Work task –
Some of the lines below need repeating. Reproduce exactly those between the lines holding "vfov_deg: 29.8" and "focal_mm: 10", inclusive.

Supplied information –
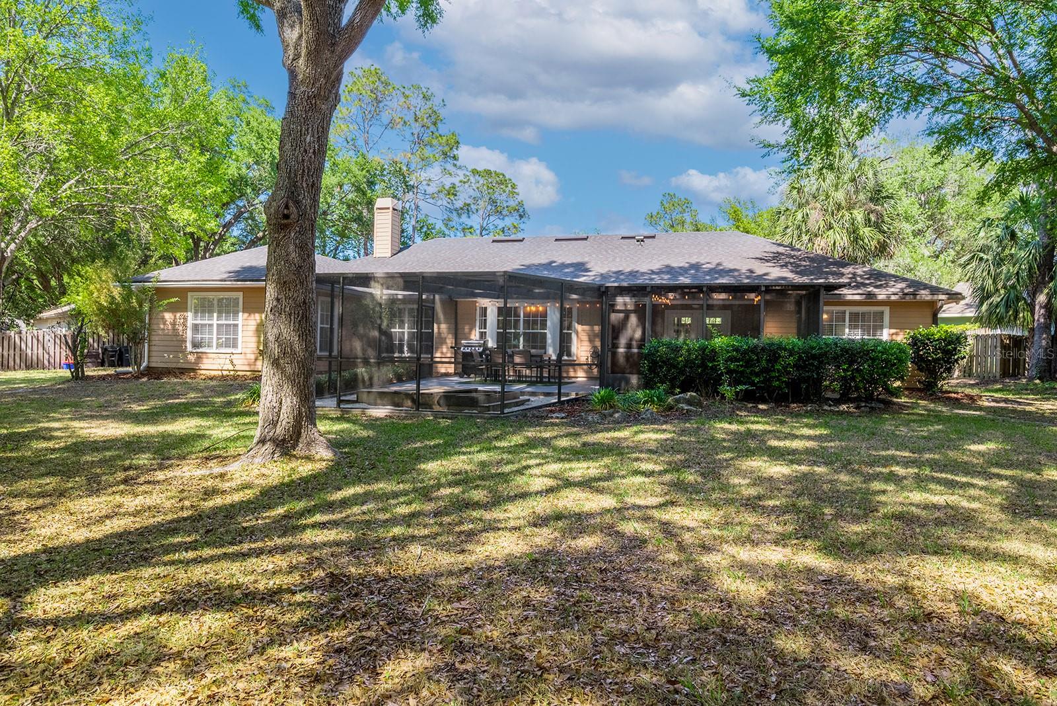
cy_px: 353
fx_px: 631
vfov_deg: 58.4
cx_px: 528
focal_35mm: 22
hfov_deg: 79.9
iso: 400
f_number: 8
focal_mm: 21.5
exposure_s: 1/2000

* * *

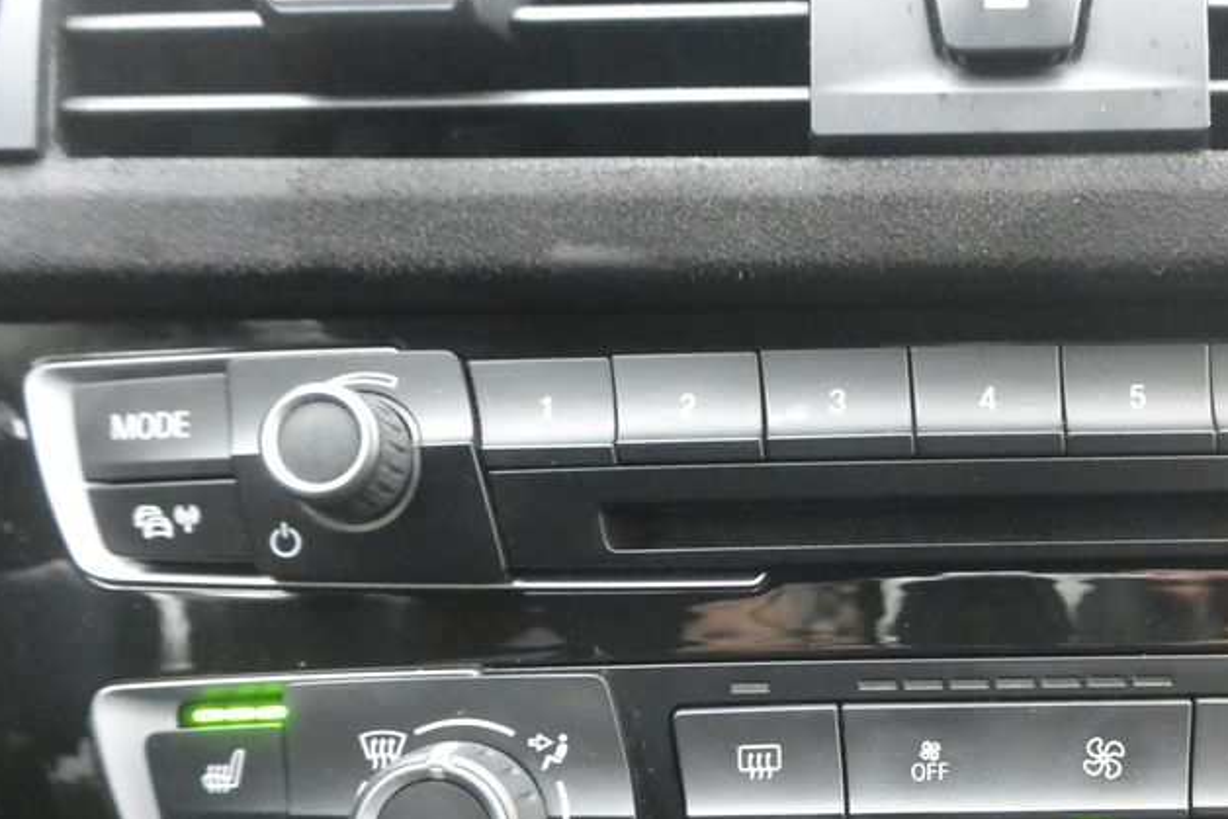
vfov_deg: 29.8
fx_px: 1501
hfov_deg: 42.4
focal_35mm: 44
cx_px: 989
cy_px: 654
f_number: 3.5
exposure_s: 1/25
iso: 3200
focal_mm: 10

...

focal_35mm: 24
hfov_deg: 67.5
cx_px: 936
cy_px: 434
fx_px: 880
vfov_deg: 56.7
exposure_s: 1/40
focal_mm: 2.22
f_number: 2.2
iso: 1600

Answer to this problem –
vfov_deg: 29.8
fx_px: 1501
hfov_deg: 42.4
focal_35mm: 44
cx_px: 989
cy_px: 654
f_number: 3.5
exposure_s: 1/25
iso: 3200
focal_mm: 10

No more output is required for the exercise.